Yorkshire Ambulance Service is launching a life-saving app which maps all the 1,288 defibrillators across the county.
The Save a Life app tells you the location of your nearest defibrillator which are often in cabinets on the external walls of buildings and provides cardiopulmonary resuscitation guidance in the event of someone suffering a cardiac arrest.
The app is designed to make members of the public aware of their nearest defibrillator as well as highlighting communities which don’t have a life-saving device.
Paul Stevens, Head of Community Resilience at Yorkshire Ambulance Service , said: “There has been a staggering increase in the number of defibrillators across Yorkshire. Four years ago there were 100 and today there are 1,288. This app plots all the defibrillators so members of the public can familiarise themselves with the location of their nearest device.”
But he added: “The app should not be used in an emergency. In the event of someone suffering a cardiac arrest you should still call 999 and will then be told the location of your nearest defibrillator and the code needed to access it. We would encourage members of the public to proactively use the app to locate their nearest defibrillator so that they can be prepared for an emergency situation.”
A cardiac arrest happens when a person’s heart stops pumping blood around their body and to their brain. The earlier a patient can receive CPR and a shock from a defibrillator, the greater their chance of survival.
The Save a Life app, which is iOS and Android compatible and free to download, was originally developed for South Central Ambulance Service by its partner, O2, and uses GPS functionality to show the location of the nearest defibrillator from wherever the user is in Yorkshire.

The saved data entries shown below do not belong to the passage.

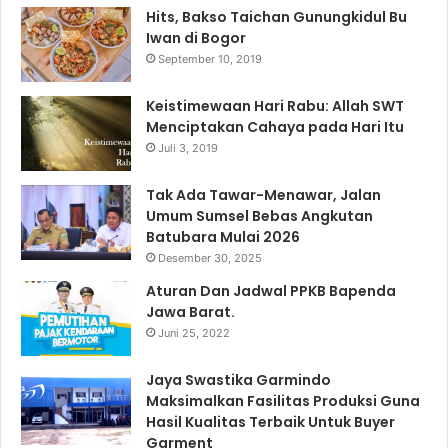
Hits, Bakso Taichan Gunungkidul Bu
Iwan di Bogor
September 10, 2019
Keistimewaan Hari Rabu: Allah SWT
Menciptakan Cahaya pada Hari Itu
Juli 3, 2019
Tak Ada Tawar-Menawar, Jalan
Umum Sumsel Bebas Angkutan
Batubara Mulai 2026
Desember 30, 2025
Aturan Dan Jadwal PPKB Bapenda
Jawa Barat.
Juni 25, 2022
Jaya Swastika Garmindo
Maksimalkan Fasilitas Produksi Guna
Hasil Kualitas Terbaik Untuk Buyer
Garment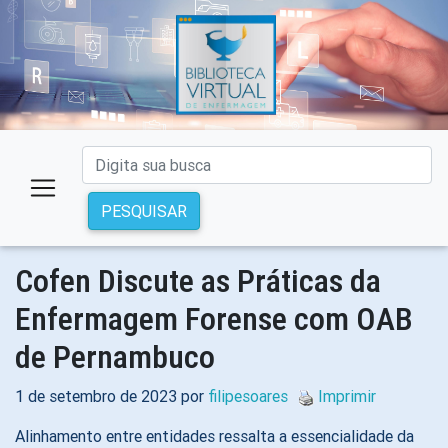
PESQUISAR
Cofen Discute as Práticas da
Enfermagem Forense com OAB
de Pernambuco
1 de setembro de 2023 por
filipesoares
Imprimir
Alinhamento entre entidades ressalta a essencialidade da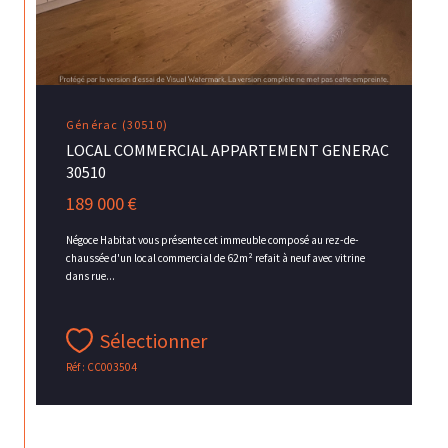
Générac (30510)
LOCAL COMMERCIAL APPARTEMENT GENERAC
30510
189 000 €
Négoce Habitat vous présente cet immeuble composé au rez-de-
chaussée d'un local commercial de 62m² refait à neuf avec vitrine
dans rue...
Sélectionner
Réf : CC003504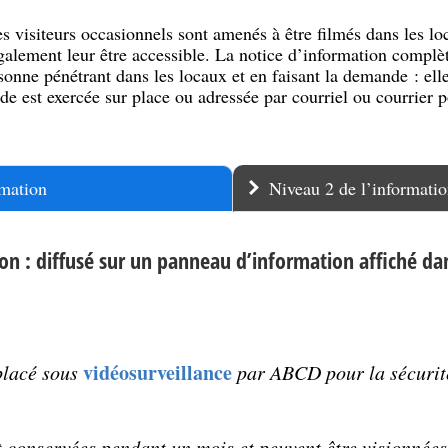
des visiteurs occasionnels sont amenés à être filmés dans les 
également leur être accessible. La notice d’information complè
sonne pénétrant dans les locaux et en faisant la demande : elle
de est exercée sur place ou adressée par courriel ou courrier 
rmation
Niveau 2 de l’informatio
on : diffusé sur un panneau d’information affiché dan
vidéosurveillance
placé sous
par ABCD pour la sécurit
 conservées pendant un mois et peuvent être visionnées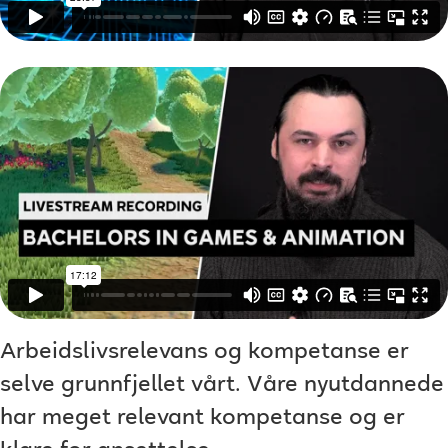
Arbeidslivsrelevans og kompetanse er
selve grunnfjellet vårt. Våre nyutdannede
har meget relevant kompetanse og er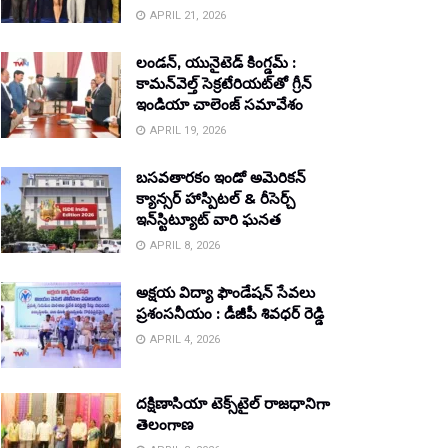
APRIL 21, 2026
లండన్, యునైటెడ్ కింగ్డమ్ :
కామన్‌వెల్త్ సెక్రటేరియట్‌తో గ్రీన్
ఇండియా చాలెంజ్ సమావేశం
APRIL 19, 2026
బసవతారకం ఇండో అమెరికన్
క్యాన్సర్ హాస్పిటల్ & రీసెర్చ్
ఇన్‌స్టిట్యూట్ వారి ఘనత
APRIL 8, 2026
అక్షయ విద్యా ఫౌండేషన్ సేవలు
ప్రశంసనీయం : డీజీపీ శివధర్ రెడ్డి
APRIL 4, 2026
దక్షిణాసియా టెక్స్‌టైల్ రాజధానిగా
తెలంగాణ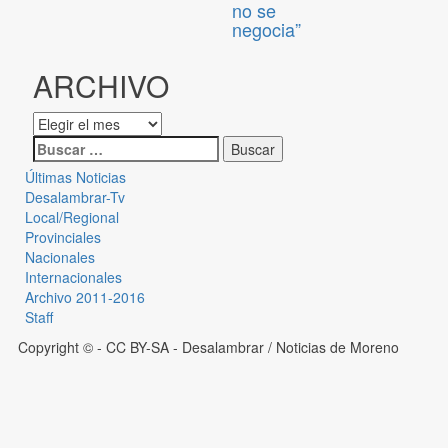
no se
negocia”
ARCHIVO
Últimas Noticias
Desalambrar-Tv
Local/Regional
Provinciales
Nacionales
Internacionales
Archivo 2011-2016
Staff
Copyright © - CC BY-SA
- Desalambrar / Noticias de Moreno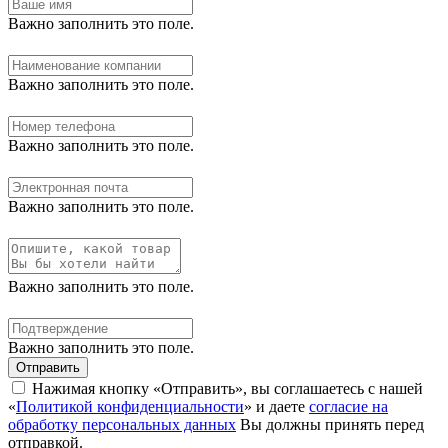
Важно заполнить это поле.
Важно заполнить это поле.
Важно заполнить это поле.
Важно заполнить это поле.
Важно заполнить это поле.
Важно заполнить это поле.
Отправить
Нажимая кнопку «Отправить», вы соглашаетесь с нашей
«
Политикой конфиденциальности
» и даете
согласие на
обработку персональных данных
Вы должны принять перед
отправкой.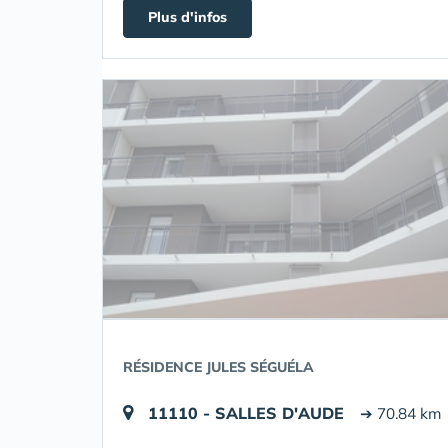
Plus d'infos
RÉSIDENCE JULES SÉGUÉLA
11110 - SALLES D'AUDE
➔ 70.84 km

As well as storing the details of the 1,288 defibrillators across Yorkshire, the app contains videos which demonstrate how to carry out CPR on adults, children and infants, along with a myth-buster section that dispels the most commonly held misconceptions about the risks of attempting CPR.
A defibrillator and its secure storage cabinet cost around £1,400. The Yorkshire Ambulance Service Charity provides part-funding grants for the kit, along with various other organisations including the British Heart Foundation.